YOUR OBJECTIVE — Every line in the data below that has the word "bottom" should be returned.

DATA TO EXAMINE —
-=-=-
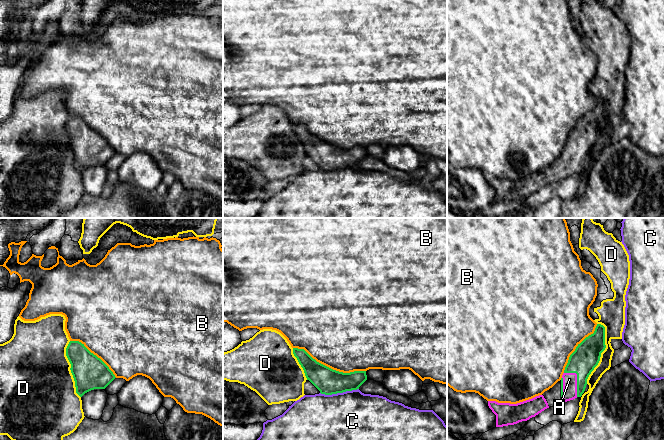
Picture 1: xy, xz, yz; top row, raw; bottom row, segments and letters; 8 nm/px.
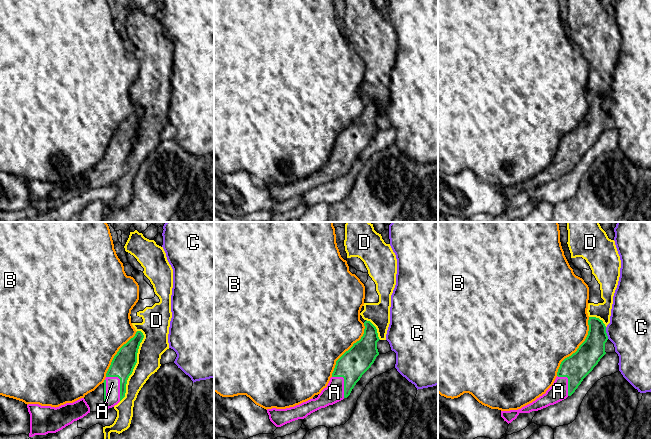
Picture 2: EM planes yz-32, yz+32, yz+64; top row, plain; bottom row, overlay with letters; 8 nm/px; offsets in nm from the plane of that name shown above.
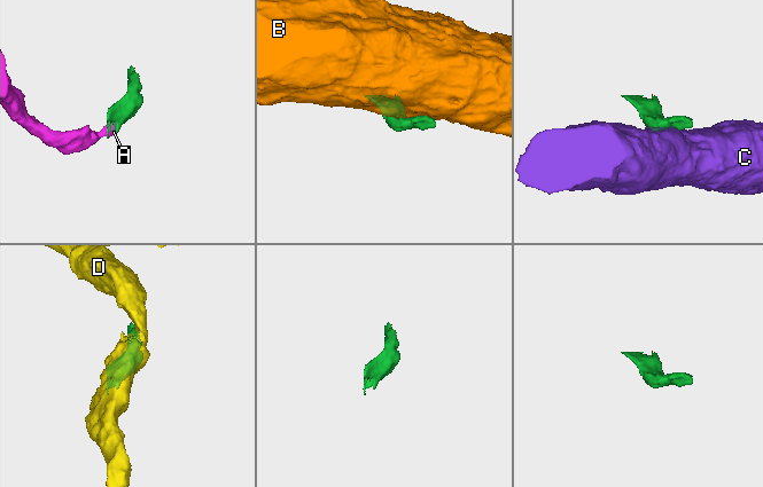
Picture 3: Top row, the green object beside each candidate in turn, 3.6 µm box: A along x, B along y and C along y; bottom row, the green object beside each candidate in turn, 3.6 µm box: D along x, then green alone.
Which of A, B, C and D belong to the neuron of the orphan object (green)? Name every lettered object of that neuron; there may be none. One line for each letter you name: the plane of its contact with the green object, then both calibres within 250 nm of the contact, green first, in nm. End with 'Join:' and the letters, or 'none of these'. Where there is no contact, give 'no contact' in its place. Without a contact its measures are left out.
A: yz | 220/110 nm
Join: A

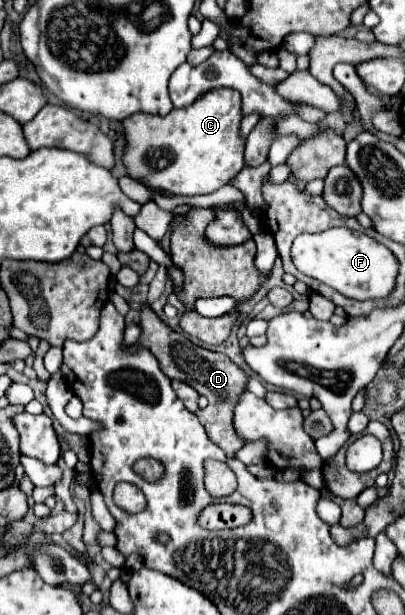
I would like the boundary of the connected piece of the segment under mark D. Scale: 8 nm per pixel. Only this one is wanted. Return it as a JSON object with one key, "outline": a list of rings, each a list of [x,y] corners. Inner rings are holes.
{"outline":[[[149,306],[141,308],[139,322],[141,322],[143,334],[135,346],[147,346],[159,358],[163,372],[171,380],[185,380],[189,386],[193,386],[199,394],[203,394],[209,400],[209,406],[203,410],[197,410],[195,416],[203,424],[209,440],[215,442],[219,448],[223,448],[227,456],[233,456],[245,444],[245,442],[239,442],[239,438],[235,438],[235,430],[231,426],[231,410],[239,398],[239,390],[245,390],[245,380],[247,380],[245,372],[229,356],[201,348],[193,344],[189,338],[185,338],[183,334],[171,330],[165,322],[157,318],[157,314]]]}

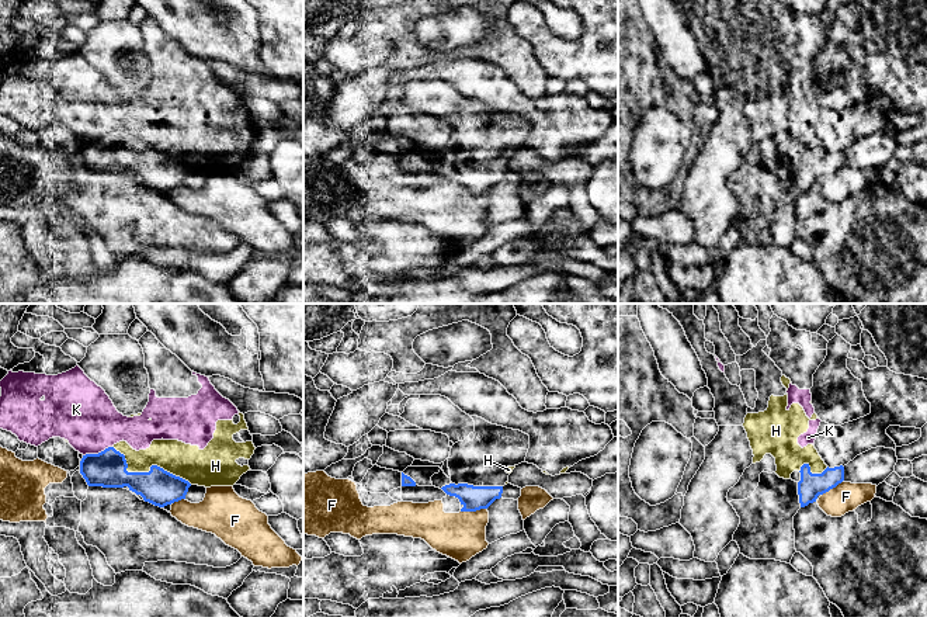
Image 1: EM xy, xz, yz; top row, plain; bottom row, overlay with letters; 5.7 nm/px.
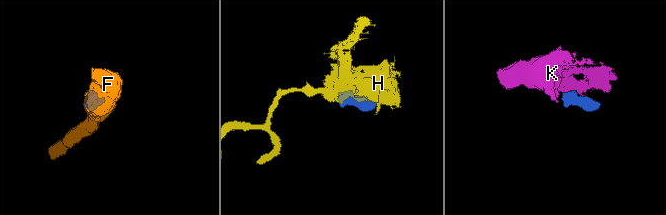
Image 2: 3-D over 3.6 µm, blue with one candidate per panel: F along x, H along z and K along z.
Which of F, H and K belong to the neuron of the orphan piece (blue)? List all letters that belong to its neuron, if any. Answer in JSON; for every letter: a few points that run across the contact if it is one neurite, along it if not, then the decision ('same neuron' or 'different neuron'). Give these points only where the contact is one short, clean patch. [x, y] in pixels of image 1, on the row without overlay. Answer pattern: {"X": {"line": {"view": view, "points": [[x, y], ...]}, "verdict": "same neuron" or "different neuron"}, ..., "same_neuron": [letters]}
{"F": {"verdict": "different neuron"}, "H": {"verdict": "different neuron"}, "K": {"verdict": "different neuron"}, "same_neuron": []}

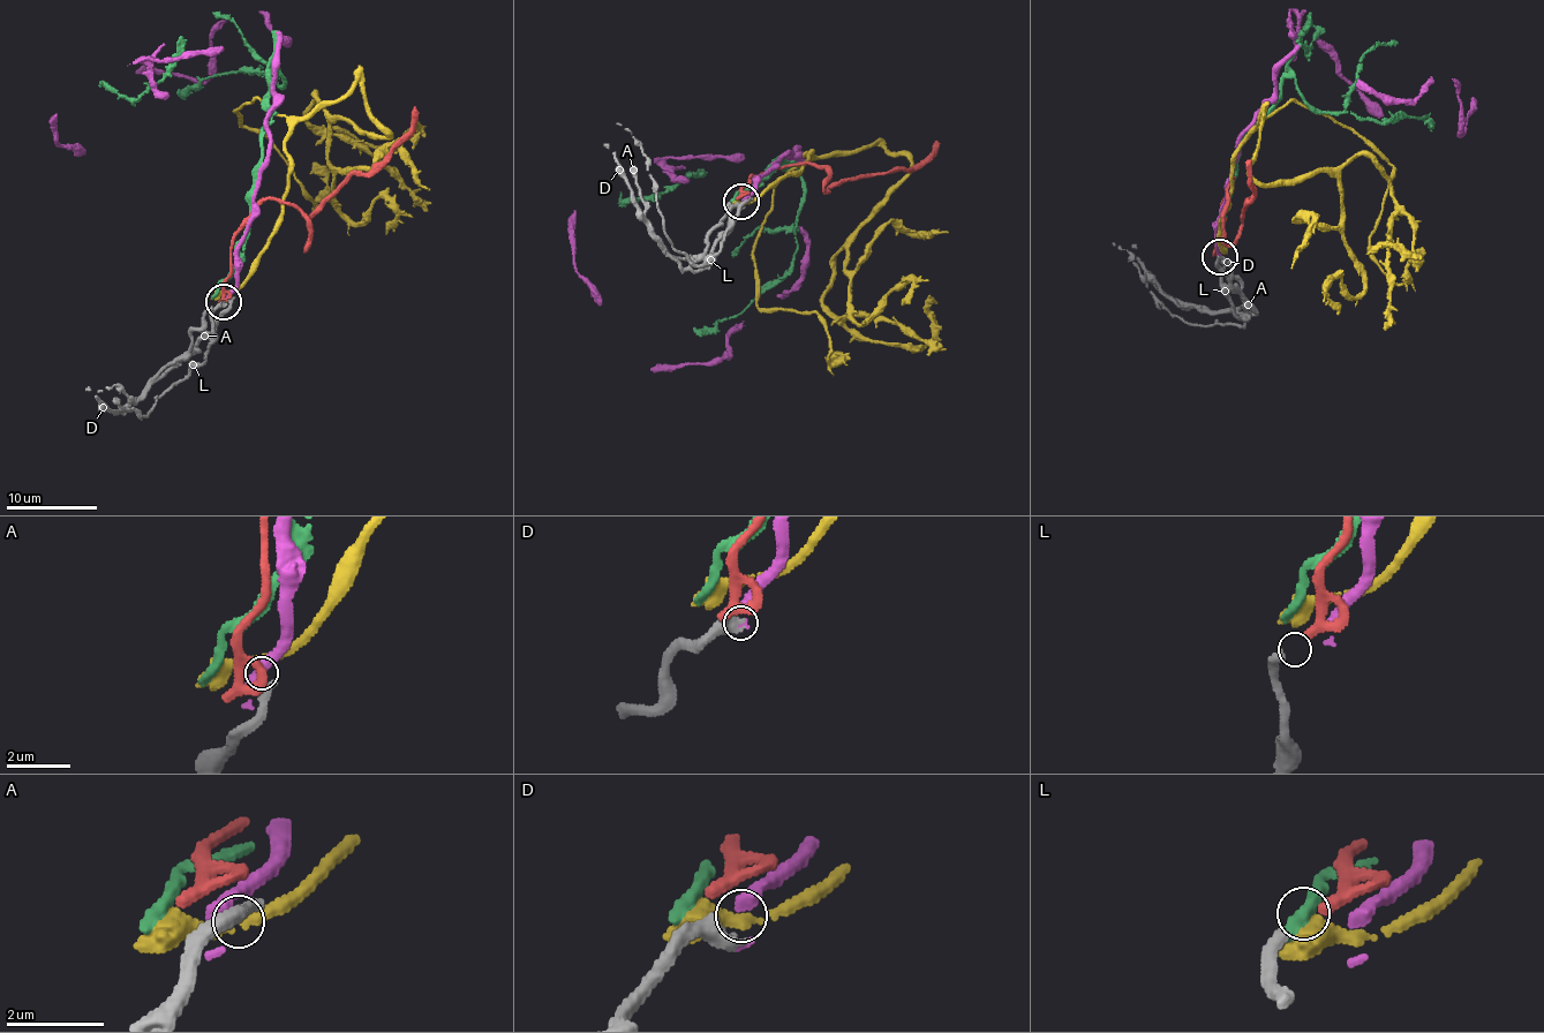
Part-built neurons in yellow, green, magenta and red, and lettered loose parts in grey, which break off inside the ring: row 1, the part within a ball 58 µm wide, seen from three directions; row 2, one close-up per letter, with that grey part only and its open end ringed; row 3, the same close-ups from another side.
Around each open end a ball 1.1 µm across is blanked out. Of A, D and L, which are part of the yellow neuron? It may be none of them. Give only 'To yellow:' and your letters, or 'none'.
To yellow: none

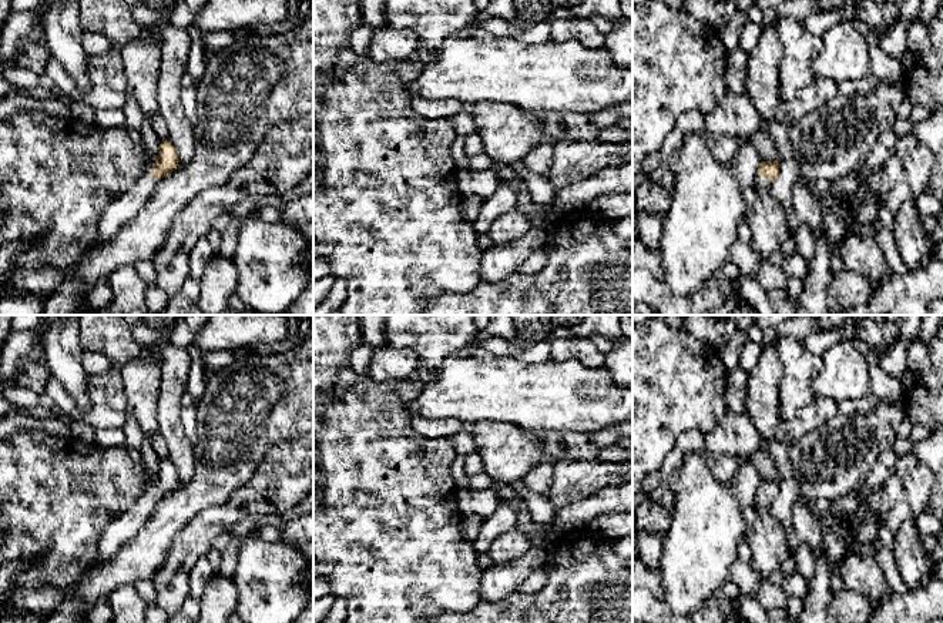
-=-=-
ANSWER BOX —
Picture 1: xy, xz, yz; top row, raw; bottom row, segments and letters; 8 nm/px.
Picture 2: EM planes yz-32, yz+32, yz+64; top row, plain; bottom row, overlay with letters; 8 nm/px; offsets in nm from the plane of that name shown above.
Picture 3: Top row, the green object beside each candidate in turn, 3.6 µm box: A along x, B along y and C along y; bottom row, the green object beside each candidate in turn, 3.6 µm box: D along x, then green alone.
Image 1: EM xy, xz, yz; top row, plain; bottom row, overlay with letters; 5.7 nm/px.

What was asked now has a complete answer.